Because they know their audience. It's an audience that also doesn't care for copyright and would love for them to win their court cases. They are fineaking such an argument to those kinds of people.

Meanwhile, the reaction from the same audience when legal did a very typical subpoena process on said data, data they chose to submit to an online server of their own volition, completely freaked out. Suddenly, they felt like their privacy was invaded.

It doesn't make any logical sense in my mind, but a lot of the discourse over this topic isnt based on logic.

daveguy · 2025-08-07T20:07:35 1754597255

Oh, they never even made that promise. They're trying to say it's fine to launder copyright material through a model.
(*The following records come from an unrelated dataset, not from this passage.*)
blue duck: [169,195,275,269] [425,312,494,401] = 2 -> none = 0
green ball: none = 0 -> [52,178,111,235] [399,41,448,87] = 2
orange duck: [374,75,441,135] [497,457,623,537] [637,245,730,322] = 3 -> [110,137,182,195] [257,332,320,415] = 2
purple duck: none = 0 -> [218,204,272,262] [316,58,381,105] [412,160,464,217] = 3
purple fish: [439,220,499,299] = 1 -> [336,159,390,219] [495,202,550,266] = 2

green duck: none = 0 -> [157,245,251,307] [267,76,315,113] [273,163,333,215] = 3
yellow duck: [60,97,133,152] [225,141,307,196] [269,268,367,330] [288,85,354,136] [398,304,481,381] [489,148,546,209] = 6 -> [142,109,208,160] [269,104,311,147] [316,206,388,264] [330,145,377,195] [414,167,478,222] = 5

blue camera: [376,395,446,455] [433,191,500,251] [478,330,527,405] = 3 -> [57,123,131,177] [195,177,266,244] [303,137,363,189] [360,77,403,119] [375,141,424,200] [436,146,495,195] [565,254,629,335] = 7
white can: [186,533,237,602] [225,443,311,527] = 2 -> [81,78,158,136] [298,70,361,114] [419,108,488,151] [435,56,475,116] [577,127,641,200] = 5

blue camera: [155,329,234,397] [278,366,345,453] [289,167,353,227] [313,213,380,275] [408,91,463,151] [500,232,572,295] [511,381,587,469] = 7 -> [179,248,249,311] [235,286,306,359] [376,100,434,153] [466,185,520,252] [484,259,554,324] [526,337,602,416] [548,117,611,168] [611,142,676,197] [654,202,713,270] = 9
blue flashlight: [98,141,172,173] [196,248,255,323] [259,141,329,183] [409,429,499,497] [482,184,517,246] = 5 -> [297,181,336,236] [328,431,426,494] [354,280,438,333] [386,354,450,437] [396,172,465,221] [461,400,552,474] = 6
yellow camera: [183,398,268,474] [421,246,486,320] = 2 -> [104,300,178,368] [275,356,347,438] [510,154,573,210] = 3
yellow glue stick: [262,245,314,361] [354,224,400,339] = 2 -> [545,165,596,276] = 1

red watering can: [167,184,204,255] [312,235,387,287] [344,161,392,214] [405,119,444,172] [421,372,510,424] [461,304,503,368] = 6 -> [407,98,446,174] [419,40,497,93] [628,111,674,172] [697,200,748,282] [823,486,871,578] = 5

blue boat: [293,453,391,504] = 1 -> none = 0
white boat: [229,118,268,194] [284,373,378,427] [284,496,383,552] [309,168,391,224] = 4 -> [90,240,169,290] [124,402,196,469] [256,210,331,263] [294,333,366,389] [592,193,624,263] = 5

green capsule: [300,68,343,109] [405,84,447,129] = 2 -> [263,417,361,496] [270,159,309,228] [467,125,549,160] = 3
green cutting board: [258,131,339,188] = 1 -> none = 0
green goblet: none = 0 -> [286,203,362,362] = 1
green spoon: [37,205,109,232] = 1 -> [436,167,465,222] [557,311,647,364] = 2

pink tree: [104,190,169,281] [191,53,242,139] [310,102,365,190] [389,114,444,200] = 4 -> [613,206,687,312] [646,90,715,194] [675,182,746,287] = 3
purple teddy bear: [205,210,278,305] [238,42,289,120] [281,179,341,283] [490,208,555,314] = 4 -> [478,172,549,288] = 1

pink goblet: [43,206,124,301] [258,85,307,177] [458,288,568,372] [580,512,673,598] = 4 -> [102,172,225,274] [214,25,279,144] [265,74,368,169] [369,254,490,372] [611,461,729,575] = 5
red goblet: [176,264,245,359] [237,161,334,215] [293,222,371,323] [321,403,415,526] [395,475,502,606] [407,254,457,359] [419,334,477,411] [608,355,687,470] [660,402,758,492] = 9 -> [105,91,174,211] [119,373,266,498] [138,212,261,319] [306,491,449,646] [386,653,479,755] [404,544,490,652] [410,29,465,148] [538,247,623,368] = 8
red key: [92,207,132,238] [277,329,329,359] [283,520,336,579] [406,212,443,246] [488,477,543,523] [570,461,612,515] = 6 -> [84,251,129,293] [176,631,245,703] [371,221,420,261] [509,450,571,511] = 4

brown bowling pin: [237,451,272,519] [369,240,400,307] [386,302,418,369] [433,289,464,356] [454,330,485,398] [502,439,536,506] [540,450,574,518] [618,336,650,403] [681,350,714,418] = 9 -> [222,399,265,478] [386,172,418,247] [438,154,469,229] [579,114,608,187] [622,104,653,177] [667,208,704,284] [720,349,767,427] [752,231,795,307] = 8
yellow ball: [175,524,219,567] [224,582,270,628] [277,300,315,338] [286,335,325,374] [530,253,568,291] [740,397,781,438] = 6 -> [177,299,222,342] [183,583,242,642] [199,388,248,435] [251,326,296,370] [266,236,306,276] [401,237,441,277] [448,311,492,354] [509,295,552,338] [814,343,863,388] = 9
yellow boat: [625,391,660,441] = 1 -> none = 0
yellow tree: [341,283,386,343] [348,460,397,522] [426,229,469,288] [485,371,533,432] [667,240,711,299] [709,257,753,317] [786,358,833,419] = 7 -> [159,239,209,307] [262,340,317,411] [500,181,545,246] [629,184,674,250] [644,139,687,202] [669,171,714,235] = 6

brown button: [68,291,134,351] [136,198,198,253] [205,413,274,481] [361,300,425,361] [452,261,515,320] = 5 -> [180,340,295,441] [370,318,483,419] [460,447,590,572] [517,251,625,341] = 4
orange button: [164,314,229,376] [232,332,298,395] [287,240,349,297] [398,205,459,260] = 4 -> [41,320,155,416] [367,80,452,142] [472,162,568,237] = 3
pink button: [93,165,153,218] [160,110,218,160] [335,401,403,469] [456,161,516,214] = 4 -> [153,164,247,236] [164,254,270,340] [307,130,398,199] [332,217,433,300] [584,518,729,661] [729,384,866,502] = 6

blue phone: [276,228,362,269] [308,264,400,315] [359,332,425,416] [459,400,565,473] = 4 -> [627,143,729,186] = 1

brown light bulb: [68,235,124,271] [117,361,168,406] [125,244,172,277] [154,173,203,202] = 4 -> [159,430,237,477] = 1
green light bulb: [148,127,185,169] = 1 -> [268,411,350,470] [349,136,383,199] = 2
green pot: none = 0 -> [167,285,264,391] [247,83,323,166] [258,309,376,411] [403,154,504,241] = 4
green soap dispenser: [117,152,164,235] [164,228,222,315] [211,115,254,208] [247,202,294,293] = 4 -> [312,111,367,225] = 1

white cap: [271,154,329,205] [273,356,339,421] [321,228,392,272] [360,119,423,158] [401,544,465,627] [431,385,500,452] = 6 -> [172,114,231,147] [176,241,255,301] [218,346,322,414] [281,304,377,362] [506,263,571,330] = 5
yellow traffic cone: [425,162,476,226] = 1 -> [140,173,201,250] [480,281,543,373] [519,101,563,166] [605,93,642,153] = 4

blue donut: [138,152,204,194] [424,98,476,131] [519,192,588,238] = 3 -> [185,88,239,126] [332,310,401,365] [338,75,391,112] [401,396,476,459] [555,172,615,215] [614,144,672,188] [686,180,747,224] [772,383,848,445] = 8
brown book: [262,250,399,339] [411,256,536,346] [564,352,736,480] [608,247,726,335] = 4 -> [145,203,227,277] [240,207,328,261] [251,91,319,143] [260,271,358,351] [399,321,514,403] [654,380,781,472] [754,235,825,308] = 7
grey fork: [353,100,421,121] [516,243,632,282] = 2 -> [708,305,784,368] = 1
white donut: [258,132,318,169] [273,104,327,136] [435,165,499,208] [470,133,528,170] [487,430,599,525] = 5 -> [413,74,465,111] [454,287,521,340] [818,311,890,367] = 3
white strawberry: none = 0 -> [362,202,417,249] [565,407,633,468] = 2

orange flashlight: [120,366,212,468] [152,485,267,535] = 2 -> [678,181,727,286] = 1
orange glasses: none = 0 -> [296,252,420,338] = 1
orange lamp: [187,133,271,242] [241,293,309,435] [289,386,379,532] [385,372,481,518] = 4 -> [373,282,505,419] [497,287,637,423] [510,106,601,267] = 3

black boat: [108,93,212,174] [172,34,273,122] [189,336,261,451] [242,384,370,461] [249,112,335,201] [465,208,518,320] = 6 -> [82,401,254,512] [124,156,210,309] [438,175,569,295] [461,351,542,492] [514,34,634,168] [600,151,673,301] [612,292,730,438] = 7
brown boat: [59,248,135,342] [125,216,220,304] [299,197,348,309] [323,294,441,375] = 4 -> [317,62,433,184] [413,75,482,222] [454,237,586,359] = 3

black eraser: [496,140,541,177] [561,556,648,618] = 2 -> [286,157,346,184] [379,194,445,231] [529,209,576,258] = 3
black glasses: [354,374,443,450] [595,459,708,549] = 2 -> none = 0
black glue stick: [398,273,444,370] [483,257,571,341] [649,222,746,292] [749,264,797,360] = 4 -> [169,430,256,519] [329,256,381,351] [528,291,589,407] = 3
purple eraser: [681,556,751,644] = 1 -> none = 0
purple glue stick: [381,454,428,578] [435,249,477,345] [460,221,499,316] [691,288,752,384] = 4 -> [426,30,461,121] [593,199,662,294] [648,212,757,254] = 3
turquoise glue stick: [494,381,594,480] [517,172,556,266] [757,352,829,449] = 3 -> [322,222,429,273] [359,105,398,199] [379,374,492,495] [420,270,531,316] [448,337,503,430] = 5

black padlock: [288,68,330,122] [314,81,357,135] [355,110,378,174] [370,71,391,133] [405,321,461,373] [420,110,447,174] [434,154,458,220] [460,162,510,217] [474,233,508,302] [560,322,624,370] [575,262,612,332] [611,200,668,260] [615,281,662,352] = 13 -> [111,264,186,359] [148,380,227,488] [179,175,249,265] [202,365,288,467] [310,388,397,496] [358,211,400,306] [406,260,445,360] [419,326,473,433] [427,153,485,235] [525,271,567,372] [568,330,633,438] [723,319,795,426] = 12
anhner · 2025-08-07T21:42:45 1754602965

If you believe that, I have a bridge I can sell you...

Uehreka · 2025-08-07T22:36:19 1754606179

If it ever leaked that OpenAI was training on the vast amounts of confidential data being sent to them, they’d be immediately crushed under a mountain of litigation and probably have to shut down. Lots of people at big companies have accounts, and the bigcos are only letting them use them because of that “Don’t train on my data” checkbox. Not all of those accounts are necessarily tied to company emails either, so it’s not like OpenAI can discriminate.

Breza · 2025-08-15T03:46:56 1755229616

Plus I can imagine uncomfortable things coming up given how much non public information people send to LLMs.

"What do you think of REVG?"

"REVG is a solid company with a long history and upcoming earnings that will exceed Wall Street expectations."

OK maybe not literally like that but still... training on that much private data could get spicy.

dr_dshiv · 2025-08-07T19:24:25 1754594665

And it’s a massive distillation of the mother model, so the costs of inference are likely low.